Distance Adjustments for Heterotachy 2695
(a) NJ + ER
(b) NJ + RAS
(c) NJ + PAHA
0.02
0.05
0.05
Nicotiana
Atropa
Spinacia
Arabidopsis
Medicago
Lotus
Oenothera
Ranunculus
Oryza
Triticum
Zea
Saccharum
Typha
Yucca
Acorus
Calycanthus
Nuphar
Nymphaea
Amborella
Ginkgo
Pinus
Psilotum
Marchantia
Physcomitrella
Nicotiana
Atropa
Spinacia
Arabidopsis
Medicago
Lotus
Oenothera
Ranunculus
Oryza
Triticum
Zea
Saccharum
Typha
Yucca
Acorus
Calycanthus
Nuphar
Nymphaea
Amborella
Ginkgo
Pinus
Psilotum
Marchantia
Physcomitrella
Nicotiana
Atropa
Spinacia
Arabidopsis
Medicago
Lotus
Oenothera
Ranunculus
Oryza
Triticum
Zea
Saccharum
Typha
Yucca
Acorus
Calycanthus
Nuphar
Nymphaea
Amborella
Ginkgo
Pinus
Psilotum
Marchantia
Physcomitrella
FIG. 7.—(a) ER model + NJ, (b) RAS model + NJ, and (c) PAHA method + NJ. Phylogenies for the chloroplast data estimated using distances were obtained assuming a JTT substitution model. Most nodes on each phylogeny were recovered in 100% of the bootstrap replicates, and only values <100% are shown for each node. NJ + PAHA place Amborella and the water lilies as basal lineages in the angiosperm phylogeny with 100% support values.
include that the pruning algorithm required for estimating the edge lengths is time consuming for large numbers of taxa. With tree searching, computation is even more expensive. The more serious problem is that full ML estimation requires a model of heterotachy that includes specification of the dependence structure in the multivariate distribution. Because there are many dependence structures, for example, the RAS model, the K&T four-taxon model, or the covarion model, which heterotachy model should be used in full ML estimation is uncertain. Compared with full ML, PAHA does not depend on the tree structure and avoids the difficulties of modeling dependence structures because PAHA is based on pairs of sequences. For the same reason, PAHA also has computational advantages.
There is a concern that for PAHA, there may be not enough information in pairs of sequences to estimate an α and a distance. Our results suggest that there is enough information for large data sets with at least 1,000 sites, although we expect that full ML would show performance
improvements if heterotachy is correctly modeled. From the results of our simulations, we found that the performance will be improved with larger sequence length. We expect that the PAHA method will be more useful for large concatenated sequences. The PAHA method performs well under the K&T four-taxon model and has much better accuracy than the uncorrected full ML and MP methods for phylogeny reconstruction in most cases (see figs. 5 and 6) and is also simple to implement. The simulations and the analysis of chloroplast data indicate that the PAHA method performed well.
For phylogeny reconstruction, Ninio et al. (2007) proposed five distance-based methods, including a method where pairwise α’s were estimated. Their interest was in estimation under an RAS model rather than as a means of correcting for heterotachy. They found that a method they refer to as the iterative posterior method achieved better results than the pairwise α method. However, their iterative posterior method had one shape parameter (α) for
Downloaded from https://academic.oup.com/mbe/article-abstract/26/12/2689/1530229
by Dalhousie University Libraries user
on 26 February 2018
● ● ● ●
The count, and nothing else: how many lines of the entries contain the word "estimated"?

2